Supes Majority: Don’t Cap Medical Marijuana Dispensaries

Humboldt County supervisors have agreed to resume work on a draft ordinance regulating medical marijuana dispensaries without setting a cap on the number of them.

Decision-making on the draft ordinance advanced further at the May 10 Board of Supervisors meeting. The dispensary ordinance emerged several years ago and was put on hold due to federal pressure.

But the legal atmosphere has changed with the state’s recent approval of a licensing system. Approval of a dispensary ordinance will be accompanied by rescinding the ban on new dispensaries that was approved at the height of the federal clampdown.

At last week’s meeting, a majority of supervisors voted to direct staff to return with a version of the ordinance that removes a 15-dispensary cap and a Request for Proposals application system.

Instead, the draft ordinance will call for a conventional Conditional Use Permit process for approval of new dispensaries.

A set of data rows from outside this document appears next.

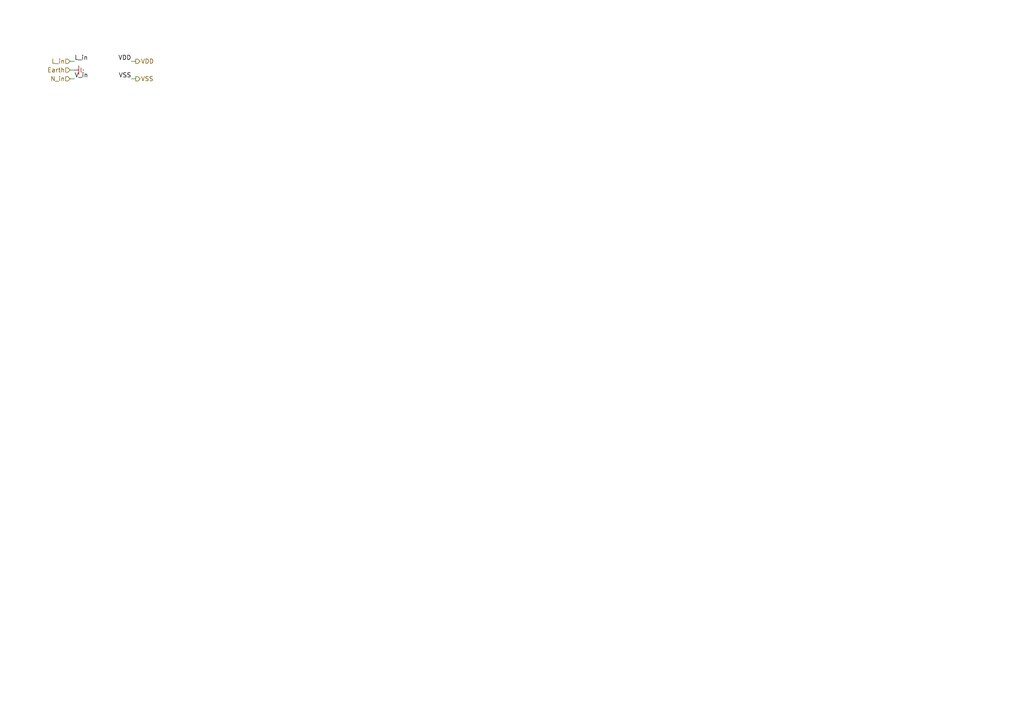
<source format=kicad_sch>
(kicad_sch (version 20211123) (generator eeschema)

  (uuid 8c0807a7-765b-4fa5-baaa-e09a2b610e6b)

  (paper "A4")

  


  (wire (pts (xy 38.1 22.86) (xy 39.37 22.86))
    (stroke (width 0) (type default) (color 0 0 0 0))
    (uuid 22999e73-da32-43a5-9163-4b3a41614f25)
  )
  (wire (pts (xy 21.59 20.32) (xy 20.32 20.32))
    (stroke (width 0) (type default) (color 0 0 0 0))
    (uuid 81a15393-727e-448b-a777-b18773023d89)
  )
  (wire (pts (xy 21.59 22.86) (xy 20.32 22.86))
    (stroke (width 0) (type default) (color 0 0 0 0))
    (uuid 89e83c2e-e90a-4a50-b278-880bac0cfb49)
  )
  (wire (pts (xy 39.37 17.78) (xy 38.1 17.78))
    (stroke (width 0) (type default) (color 0 0 0 0))
    (uuid a4f86a46-3bc8-4daa-9125-a63f297eb114)
  )
  (wire (pts (xy 21.59 17.78) (xy 20.32 17.78))
    (stroke (width 0) (type default) (color 0 0 0 0))
    (uuid a5e521b9-814e-4853-a5ac-f158785c6269)
  )

  (label "VSS" (at 38.1 22.86 180)
    (effects (font (size 1.27 1.27)) (justify right bottom))
    (uuid 0325ec43-0390-4ae2-b055-b1ec6ce17b1c)
  )
  (label "V_in" (at 21.59 22.86 0)
    (effects (font (size 1.27 1.27)) (justify left bottom))
    (uuid 576c6616-e95d-4f1e-8ead-dea30fcdc8c2)
  )
  (label "L_in" (at 21.59 17.78 0)
    (effects (font (size 1.27 1.27)) (justify left bottom))
    (uuid 7b044939-8c4d-444f-b9e0-a15fcdeb5a86)
  )
  (label "VDD" (at 38.1 17.78 180)
    (effects (font (size 1.27 1.27)) (justify right bottom))
    (uuid 935f462d-8b1e-4005-9f1e-17f537ab1756)
  )

  (hierarchical_label "VSS" (shape output) (at 39.37 22.86 0)
    (effects (font (size 1.27 1.27)) (justify left))
    (uuid 057af6bb-cf6f-4bfb-b0c0-2e92a2c09a47)
  )
  (hierarchical_label "Earth" (shape input) (at 20.32 20.32 180)
    (effects (font (size 1.27 1.27)) (justify right))
    (uuid 173f6f06-e7d0-42ac-ab03-ce6b79b9eeee)
  )
  (hierarchical_label "L_in" (shape input) (at 20.32 17.78 180)
    (effects (font (size 1.27 1.27)) (justify right))
    (uuid 2e842263-c0ba-46fd-a760-6624d4c78278)
  )
  (hierarchical_label "N_in" (shape input) (at 20.32 22.86 180)
    (effects (font (size 1.27 1.27)) (justify right))
    (uuid 4632212f-13ce-4392-bc68-ccb9ba333770)
  )
  (hierarchical_label "VDD" (shape output) (at 39.37 17.78 0)
    (effects (font (size 1.27 1.27)) (justify left))
    (uuid cb16d05e-318b-4e51-867b-70d791d75bea)
  )

  (symbol (lib_id "power:Earth") (at 21.59 20.32 90) (unit 1)
    (in_bom yes) (on_board yes)
    (uuid 00000000-0000-0000-0000-0000626a0849)
    (property "Reference" "#PWR0116" (id 0) (at 27.94 20.32 0)
      (effects (font (size 1.27 1.27)) hide)
    )
    (property "Value" "Earth" (id 1) (at 25.4 20.32 0)
      (effects (font (size 1.27 1.27)) hide)
    )
    (property "Footprint" "" (id 2) (at 21.59 20.32 0)
      (effects (font (size 1.27 1.27)) hide)
    )
    (property "Datasheet" "~" (id 3) (at 21.59 20.32 0)
      (effects (font (size 1.27 1.27)) hide)
    )
    (pin "1" (uuid 75fd156a-b638-400c-9fde-28f248d8bcdb))
  )
)

</source>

During a public comment period, many of those involved in the medical marijuana industry recommended giving it enough leeway to thrive. Industry advocate Luke Bruner told supervisors that Humboldt “risks being economically wiped out” by Oakland.

“They’ve openly stated, they’re here to eat our lunch,” Bruner said, adding that the city has adopted a license-based system which allows cottage industry such as “bud and breakfast” tourist businesses.

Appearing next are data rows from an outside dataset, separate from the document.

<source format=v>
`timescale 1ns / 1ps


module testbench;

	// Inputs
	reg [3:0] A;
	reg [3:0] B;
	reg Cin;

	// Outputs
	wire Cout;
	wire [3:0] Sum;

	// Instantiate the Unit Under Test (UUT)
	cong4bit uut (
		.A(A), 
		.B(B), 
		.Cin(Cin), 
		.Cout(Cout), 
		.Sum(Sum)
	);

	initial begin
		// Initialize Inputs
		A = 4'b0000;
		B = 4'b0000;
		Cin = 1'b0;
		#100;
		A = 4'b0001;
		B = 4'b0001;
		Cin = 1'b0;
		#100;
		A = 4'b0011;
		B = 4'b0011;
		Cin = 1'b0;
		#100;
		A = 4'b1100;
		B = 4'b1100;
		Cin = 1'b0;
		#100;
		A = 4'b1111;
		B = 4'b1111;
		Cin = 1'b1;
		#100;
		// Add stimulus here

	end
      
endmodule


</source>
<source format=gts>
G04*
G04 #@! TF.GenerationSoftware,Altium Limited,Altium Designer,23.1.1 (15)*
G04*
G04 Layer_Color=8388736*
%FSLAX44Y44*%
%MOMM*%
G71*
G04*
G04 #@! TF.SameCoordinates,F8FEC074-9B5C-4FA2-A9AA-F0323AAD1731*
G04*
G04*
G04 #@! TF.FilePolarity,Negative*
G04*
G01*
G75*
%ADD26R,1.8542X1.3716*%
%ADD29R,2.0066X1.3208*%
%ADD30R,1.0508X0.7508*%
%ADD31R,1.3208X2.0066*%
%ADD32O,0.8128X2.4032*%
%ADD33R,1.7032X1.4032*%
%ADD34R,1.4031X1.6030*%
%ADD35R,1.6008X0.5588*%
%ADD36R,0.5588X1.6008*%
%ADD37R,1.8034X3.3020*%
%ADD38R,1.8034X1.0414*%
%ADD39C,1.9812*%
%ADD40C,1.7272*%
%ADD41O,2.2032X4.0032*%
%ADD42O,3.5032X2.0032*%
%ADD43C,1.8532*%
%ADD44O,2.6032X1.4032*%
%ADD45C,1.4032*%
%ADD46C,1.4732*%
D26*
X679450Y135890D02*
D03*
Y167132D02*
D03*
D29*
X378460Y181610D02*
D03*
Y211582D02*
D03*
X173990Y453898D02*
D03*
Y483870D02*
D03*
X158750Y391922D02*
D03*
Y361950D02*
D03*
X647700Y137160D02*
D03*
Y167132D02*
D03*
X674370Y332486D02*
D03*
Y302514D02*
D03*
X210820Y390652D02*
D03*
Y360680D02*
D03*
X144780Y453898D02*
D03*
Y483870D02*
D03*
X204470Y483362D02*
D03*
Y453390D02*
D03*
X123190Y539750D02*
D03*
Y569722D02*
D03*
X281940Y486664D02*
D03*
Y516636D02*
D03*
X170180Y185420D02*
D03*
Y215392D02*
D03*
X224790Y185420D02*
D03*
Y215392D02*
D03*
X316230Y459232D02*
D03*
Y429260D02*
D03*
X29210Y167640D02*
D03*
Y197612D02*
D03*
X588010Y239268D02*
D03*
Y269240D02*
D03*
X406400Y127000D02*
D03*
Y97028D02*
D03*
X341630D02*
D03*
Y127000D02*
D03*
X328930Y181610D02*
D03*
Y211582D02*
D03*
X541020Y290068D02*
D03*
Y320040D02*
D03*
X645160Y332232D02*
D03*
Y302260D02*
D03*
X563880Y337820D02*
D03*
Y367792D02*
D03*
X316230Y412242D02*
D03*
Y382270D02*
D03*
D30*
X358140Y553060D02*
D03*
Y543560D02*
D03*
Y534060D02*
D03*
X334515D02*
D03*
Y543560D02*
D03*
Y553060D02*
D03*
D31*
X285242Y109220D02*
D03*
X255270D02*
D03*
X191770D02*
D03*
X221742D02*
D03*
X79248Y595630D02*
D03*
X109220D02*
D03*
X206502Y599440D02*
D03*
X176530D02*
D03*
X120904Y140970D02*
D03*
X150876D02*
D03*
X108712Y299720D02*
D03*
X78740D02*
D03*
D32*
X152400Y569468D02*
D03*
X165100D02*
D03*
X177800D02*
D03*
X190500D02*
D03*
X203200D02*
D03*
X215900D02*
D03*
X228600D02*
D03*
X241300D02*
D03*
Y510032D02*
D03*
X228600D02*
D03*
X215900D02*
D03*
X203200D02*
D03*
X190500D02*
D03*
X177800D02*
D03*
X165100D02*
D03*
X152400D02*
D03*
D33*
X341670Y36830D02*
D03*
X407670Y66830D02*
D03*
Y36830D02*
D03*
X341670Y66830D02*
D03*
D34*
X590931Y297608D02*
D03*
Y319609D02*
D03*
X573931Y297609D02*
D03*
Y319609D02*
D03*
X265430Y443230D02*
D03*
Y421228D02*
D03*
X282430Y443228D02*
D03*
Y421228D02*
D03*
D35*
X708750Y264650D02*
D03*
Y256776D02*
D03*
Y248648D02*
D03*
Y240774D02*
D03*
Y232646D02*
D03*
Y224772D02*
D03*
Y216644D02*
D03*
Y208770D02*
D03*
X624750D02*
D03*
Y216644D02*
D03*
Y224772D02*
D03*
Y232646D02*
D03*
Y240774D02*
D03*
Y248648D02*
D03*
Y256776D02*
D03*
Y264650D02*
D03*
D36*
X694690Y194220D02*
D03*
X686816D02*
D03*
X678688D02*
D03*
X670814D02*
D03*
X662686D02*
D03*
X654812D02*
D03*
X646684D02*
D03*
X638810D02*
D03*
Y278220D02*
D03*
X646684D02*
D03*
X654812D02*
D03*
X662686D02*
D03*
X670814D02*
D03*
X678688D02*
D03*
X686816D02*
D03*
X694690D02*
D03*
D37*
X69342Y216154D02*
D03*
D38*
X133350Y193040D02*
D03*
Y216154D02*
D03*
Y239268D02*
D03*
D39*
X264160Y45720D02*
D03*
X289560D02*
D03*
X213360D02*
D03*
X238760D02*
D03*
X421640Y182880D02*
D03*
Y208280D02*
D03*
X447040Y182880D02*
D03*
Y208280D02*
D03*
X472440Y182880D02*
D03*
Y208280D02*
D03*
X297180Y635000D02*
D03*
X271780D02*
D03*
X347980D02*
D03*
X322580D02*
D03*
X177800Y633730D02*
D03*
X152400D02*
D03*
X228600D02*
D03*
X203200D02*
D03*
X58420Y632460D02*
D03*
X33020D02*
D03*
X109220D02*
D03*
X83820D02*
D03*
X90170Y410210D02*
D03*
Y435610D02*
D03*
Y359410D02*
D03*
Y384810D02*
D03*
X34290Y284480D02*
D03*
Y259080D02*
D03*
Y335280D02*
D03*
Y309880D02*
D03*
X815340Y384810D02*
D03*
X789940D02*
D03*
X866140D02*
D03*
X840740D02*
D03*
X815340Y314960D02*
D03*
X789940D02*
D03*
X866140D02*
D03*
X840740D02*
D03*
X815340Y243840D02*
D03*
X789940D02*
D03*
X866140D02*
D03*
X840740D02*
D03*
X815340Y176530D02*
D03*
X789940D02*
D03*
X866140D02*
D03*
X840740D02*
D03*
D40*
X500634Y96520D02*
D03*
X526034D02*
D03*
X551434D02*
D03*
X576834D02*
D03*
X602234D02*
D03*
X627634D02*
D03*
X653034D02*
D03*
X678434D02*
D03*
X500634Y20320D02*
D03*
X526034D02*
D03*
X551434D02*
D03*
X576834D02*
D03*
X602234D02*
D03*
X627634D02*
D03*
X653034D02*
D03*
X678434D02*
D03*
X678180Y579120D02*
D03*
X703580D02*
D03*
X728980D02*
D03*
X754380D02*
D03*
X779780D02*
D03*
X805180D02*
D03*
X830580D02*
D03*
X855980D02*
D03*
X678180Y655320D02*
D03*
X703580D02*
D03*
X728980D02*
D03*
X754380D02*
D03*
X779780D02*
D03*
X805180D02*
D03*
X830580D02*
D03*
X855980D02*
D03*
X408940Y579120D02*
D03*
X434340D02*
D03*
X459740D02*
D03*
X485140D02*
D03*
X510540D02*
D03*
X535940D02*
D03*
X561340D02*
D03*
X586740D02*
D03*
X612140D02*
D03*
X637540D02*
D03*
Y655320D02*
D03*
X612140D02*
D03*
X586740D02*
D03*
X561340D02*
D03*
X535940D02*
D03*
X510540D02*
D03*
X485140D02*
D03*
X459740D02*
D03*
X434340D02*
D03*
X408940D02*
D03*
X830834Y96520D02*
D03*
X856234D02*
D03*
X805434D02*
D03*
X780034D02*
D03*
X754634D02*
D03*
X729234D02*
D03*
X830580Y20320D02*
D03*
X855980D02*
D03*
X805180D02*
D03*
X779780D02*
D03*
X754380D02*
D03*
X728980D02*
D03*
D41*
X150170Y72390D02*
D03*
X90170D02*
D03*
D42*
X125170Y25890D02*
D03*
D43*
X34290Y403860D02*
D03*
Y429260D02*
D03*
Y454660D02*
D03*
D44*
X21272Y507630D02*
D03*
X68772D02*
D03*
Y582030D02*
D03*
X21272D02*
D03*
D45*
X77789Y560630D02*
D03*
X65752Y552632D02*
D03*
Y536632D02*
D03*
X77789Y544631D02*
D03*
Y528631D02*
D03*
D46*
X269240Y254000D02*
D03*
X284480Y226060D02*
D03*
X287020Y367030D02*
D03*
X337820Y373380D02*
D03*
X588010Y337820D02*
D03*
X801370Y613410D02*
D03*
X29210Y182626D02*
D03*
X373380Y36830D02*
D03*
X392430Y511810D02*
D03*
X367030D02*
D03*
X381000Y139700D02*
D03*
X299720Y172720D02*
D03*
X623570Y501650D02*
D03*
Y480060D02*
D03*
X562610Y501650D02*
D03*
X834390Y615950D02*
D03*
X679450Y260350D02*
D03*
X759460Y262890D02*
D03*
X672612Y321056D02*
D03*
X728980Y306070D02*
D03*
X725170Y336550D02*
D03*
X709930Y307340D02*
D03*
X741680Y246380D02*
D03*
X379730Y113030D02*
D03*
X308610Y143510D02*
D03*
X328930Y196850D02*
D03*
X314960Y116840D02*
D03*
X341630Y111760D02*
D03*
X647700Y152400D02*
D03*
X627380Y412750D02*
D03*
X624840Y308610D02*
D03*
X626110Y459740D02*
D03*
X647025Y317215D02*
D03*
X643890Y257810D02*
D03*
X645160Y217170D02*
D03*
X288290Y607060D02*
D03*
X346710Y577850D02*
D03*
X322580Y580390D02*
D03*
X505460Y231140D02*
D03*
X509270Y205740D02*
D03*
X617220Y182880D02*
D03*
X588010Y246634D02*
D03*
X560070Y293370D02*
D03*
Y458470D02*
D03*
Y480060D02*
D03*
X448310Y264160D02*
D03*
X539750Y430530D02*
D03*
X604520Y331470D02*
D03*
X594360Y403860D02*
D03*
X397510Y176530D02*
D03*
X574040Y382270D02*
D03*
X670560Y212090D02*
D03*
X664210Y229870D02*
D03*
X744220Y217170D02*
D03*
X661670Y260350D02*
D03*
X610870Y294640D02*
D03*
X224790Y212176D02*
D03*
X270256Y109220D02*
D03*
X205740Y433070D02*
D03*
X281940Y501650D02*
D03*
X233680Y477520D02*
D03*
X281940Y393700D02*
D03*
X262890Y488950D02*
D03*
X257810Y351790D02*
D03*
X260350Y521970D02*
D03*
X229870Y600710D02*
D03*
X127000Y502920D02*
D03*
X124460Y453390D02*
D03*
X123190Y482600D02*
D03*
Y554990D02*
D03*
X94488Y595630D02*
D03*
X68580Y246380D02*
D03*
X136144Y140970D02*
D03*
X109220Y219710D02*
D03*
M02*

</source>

Representatives of marijuana advocacy groups also highlighted the potential for regulating tourist-serving businesses, saying it would support small-scale farming, generate tax revenue and prevent the emergence of unregulated activity.

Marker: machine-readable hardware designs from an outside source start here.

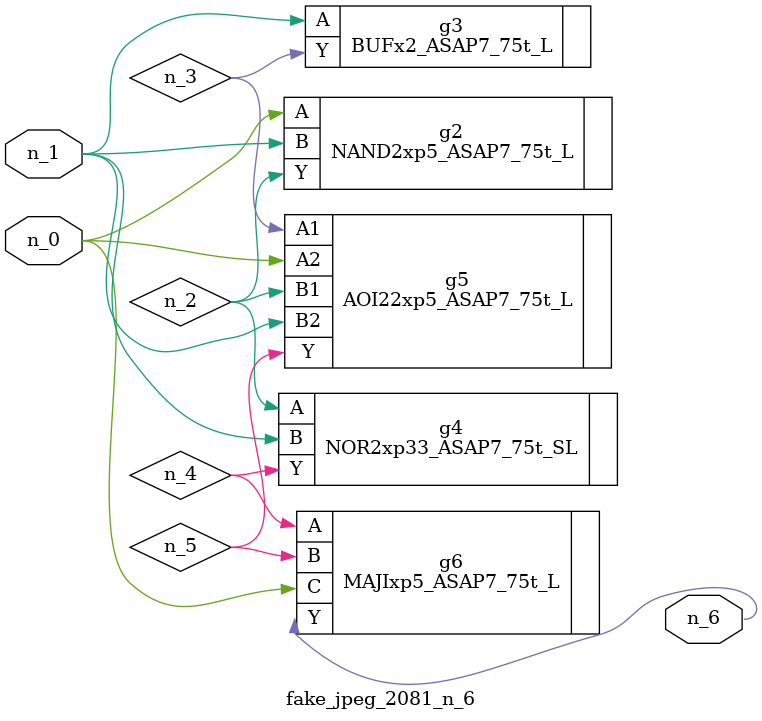
<source format=v>
module fake_jpeg_2081_n_6 (n_0, n_1, n_6);

input n_0;
input n_1;

output n_6;

wire n_2;
wire n_3;
wire n_4;
wire n_5;

NAND2xp5_ASAP7_75t_L g2 ( 
.A(n_0),
.B(n_1),
.Y(n_2)
);

BUFx2_ASAP7_75t_L g3 ( 
.A(n_1),
.Y(n_3)
);

NOR2xp33_ASAP7_75t_SL g4 ( 
.A(n_2),
.B(n_1),
.Y(n_4)
);

MAJIxp5_ASAP7_75t_L g6 ( 
.A(n_4),
.B(n_5),
.C(n_0),
.Y(n_6)
);

AOI22xp5_ASAP7_75t_L g5 ( 
.A1(n_3),
.A2(n_0),
.B1(n_2),
.B2(n_1),
.Y(n_5)
);


endmodule
</source>
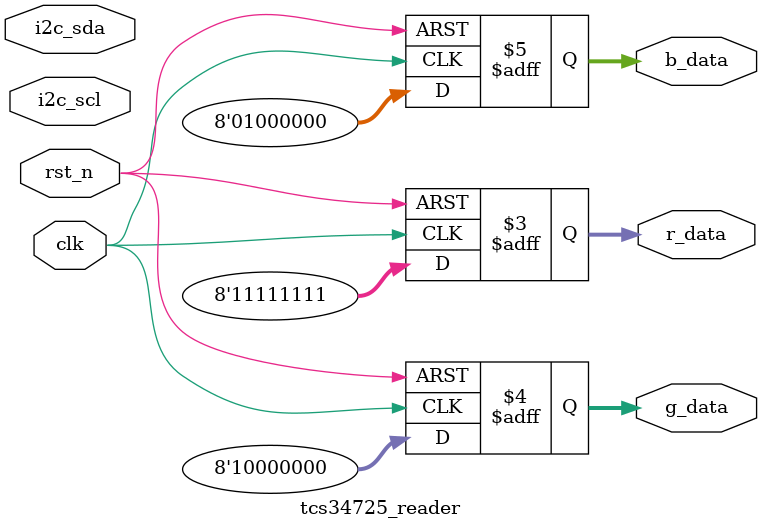
<source format=v>
module tcs34725_reader(
    input clk,
    input rst_n,
    inout i2c_sda,
    inout i2c_scl,
    output reg [7:0] r_data,
    output reg [7:0] g_data,
    output reg [7:0] b_data
);
    // Simulação de leitura fixa
    always @(posedge clk or negedge rst_n) begin
        if (!rst_n) begin
            r_data <= 8'd0;
            g_data <= 8'd0;
            b_data <= 8'd0;
        end else begin
            r_data <= 8'd255; // vermelho
            g_data <= 8'd128; // verde
            b_data <= 8'd64;  // azul
        end
    end
endmodule

</source>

Management employees of the Hummingbird Healing Center, a dispensary that’s seeking to open in McKinleyville, urged supervisors to act quickly to allow new dispensaries.

But retired doctor George Jutila warned against permissiveness, saying he’s seen “a generation of youth destroyed by marijuana.”

Marilyn Jerkovich, director of the Arcata-based Humboldt Patient Resource Center dispensary, disagreed with Jutila and said regulation is key to legitimizing the industry.

But she suggested that local capacity may be limited, saying, “We take care of all of Humboldt County with two other dispensaries and we’re not so busy that we can’t take care of people.”

The board recently approved a commercial medical marijuana ordinance that covers other aspects and Supervisor Estelle Fennell said both it and the dispensary ordinance can be modified if needed. And she put forth a challenge to advocates of small-scale marijuana production.

“I challenge those people to come into compliance,” she said. “I challenge those people to come in to the Planning Department and start the process.”

Supervisor Rex Bohn had doubts about removing the cap from the ordinance.

“Liquor licenses have caps,” he said, adding that even with a limited number of dispensaries, the county is fulfilling patients’ needs.

“I’ve never had anybody in Humboldt County say they’re having a hard time getting their medicine — seriously,” said Bohn.

Most supervisors supported a motion by Fennell to have staff return with an updated draft ordinance minus the cap on dispensary numbers. Bohn was the only supervisor to vote against it and Supervisor Virginia Bass said that her vote in support of it doesn’t mean that she’ll ultimately support removal of the cap.

County planners said it will take about six weeks for the revised ordinance to return for consideration. They also said the so-called “bud and breakfast” permitting is best left to a future phase.